[RECORDS PROVIDED]
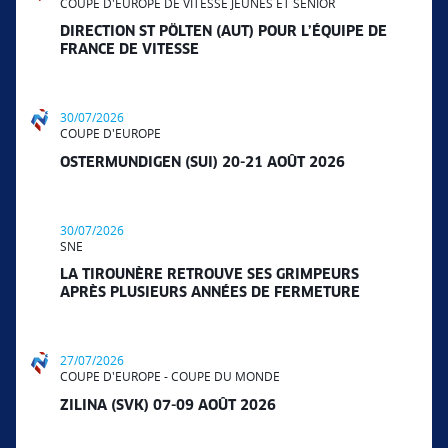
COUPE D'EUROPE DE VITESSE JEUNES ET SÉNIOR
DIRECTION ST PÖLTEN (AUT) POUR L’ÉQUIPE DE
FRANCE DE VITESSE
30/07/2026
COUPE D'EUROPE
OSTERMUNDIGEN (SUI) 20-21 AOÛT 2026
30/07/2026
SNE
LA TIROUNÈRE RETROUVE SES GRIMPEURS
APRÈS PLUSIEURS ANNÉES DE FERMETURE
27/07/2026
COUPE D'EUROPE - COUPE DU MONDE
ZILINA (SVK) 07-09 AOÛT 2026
[/RECORDS PROVIDED]
[RECORDS PROVIDED]
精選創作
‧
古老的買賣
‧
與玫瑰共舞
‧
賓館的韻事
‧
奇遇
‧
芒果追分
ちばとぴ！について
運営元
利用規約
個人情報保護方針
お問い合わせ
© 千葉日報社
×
[/RECORDS PROVIDED]
• DIRECTIONS: Turn the lines between the one holding "COUPE D'EUROPE DE VITESSE JEUNES ET SÉNIOR" and the one holding "ZILINA (SVK) 07-09 AOÛT 2026", inclusive, into a numbered list, leaving out any blank lines.

• ANSWER TO THIS EXERCISE:
1. COUPE D'EUROPE DE VITESSE JEUNES ET SÉNIOR
2. DIRECTION ST PÖLTEN (AUT) POUR L’ÉQUIPE DE
3. FRANCE DE VITESSE
4. 30/07/2026
5. COUPE D'EUROPE
6. OSTERMUNDIGEN (SUI) 20-21 AOÛT 2026
7. 30/07/2026
8. SNE
9. LA TIROUNÈRE RETROUVE SES GRIMPEURS
10. APRÈS PLUSIEURS ANNÉES DE FERMETURE
11. 27/07/2026
12. COUPE D'EUROPE - COUPE DU MONDE
13. ZILINA (SVK) 07-09 AOÛT 2026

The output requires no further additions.